Tooele City Planning Commission on July 23 voted 7-0 to recommend that the City Council adopt a new water use and preservation element to the Tooele City general plan. The element is intended to document existing water conditions, coordinate with utilities and state agencies, and identify methods to reduce water demand; state code sections cited by staff require adoption by Dec. 31, 2025.

The element responds to state requirements set out in “state code 10-9a-403 and 17-27a-403,” which staff said specify topics the plan must address. Planning staff member Andrew Agard said, "We are proposing a new element to our general plan," and outlined six categories the state expects the element to include: effects of permitted development on water demand and infrastructure; methods to reduce water demand for existing and future development; active consultation with public water systems; operational modifications to reduce wasteful practices; and consultation with state agencies and conservation groups.

The draft element is six pages and incorporates material from the city’s existing water conservation plan, Agard told commissioners. It lists current conservation ordinances (including prior limits on turf in park strips and parking areas), education and training programs, incentive programs such as the Utah Water Savers “Flip Your Strip” rebate, physical system maintenance and upgrades, and the city’s tiered water-pricing structure. Agard said the element also references advanced metering and irrigation-control upgrades the city is pursuing.

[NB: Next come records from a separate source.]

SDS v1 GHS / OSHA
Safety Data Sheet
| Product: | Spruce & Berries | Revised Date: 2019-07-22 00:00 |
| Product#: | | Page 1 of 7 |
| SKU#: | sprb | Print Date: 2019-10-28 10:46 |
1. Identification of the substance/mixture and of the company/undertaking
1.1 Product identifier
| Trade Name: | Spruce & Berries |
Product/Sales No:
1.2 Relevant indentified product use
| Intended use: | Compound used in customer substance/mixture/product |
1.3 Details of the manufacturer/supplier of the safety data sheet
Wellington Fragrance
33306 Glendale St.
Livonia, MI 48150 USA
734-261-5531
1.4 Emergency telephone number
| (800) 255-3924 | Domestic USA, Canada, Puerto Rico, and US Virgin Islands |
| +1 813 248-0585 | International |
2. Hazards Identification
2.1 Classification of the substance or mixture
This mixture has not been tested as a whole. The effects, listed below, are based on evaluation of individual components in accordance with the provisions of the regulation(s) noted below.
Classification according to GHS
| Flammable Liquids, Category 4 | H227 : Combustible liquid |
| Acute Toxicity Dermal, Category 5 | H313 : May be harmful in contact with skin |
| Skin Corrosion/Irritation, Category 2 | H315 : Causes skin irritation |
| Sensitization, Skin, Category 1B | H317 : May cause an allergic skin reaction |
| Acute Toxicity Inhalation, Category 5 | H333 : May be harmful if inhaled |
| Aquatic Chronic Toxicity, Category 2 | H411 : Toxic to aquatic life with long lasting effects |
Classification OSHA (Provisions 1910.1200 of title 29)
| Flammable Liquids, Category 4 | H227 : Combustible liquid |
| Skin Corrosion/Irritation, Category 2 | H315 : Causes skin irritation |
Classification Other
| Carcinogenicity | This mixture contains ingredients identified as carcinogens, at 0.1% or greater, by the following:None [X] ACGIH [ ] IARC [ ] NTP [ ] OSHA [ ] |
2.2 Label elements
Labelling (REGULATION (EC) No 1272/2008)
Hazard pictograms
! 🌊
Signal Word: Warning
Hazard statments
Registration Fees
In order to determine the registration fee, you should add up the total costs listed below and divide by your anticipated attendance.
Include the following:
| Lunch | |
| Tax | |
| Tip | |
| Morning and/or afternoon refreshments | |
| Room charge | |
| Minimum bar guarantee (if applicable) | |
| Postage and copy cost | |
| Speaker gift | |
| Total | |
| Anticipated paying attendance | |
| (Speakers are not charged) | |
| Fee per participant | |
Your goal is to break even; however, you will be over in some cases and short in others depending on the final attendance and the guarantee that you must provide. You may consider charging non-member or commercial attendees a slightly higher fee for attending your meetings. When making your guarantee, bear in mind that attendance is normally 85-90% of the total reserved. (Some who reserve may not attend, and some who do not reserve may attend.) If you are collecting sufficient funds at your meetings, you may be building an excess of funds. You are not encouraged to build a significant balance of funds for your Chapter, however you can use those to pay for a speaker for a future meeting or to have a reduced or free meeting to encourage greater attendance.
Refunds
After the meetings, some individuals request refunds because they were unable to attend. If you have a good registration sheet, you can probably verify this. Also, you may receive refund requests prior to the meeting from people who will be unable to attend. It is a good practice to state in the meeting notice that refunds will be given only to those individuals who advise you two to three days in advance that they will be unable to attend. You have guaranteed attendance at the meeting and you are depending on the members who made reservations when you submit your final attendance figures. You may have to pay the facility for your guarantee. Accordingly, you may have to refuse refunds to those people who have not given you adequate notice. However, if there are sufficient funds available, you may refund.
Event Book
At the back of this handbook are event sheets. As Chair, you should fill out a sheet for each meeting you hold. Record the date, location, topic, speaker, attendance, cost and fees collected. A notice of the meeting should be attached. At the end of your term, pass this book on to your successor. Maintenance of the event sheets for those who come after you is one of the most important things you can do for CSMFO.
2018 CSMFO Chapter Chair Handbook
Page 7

Commissioners raised clarifying edits during discussion. Commissioner Sloan praised the draft but asked staff to avoid locking the plan to specific vendors or fee amounts. Sloan asked that references to a specific advanced-metering software and to a vendor-branded irrigation product be removed or generalized so the plan does not require an update if the city later chooses different technology. Sloan also asked that the plan describe the tiered pricing structure without listing current dollar amounts and that the plan point readers to the city website for up-to-date rates.

Commissioners made those edits part of a motion recommending adoption. Commissioner Sloan moved — with a second from Commissioner Anderson — a positive recommendation to City Council that included: inserting a missing article in a sentence in the introduction, removing the paragraph naming the specific advanced-metering software (the motion directed the removal of text beginning "At present, Tooele City utilizes UniPear software" through the end of that paragraph), removing the vendor name “Hunter” from the irrigation-control reference, and excluding specific dollar amounts for water fees while retaining the tier and meter-size structure. The motion also asked staff to note the commissioners’ suggested edits in the recommendation. The commission voted 7-0 to forward the recommendation.

The item was presented as a public hearing; no members of the public spoke on the water-element item. The planning commission’s vote is a recommendation; City Council will consider final adoption. Agard said staff issued public notices and believes the draft satisfies state requirements.

Why it matters: the element sets a local planning framework required by the cited state code and will guide how Tooele City evaluates future development proposals and system upgrades with respect to water supply, conservation and infrastructure.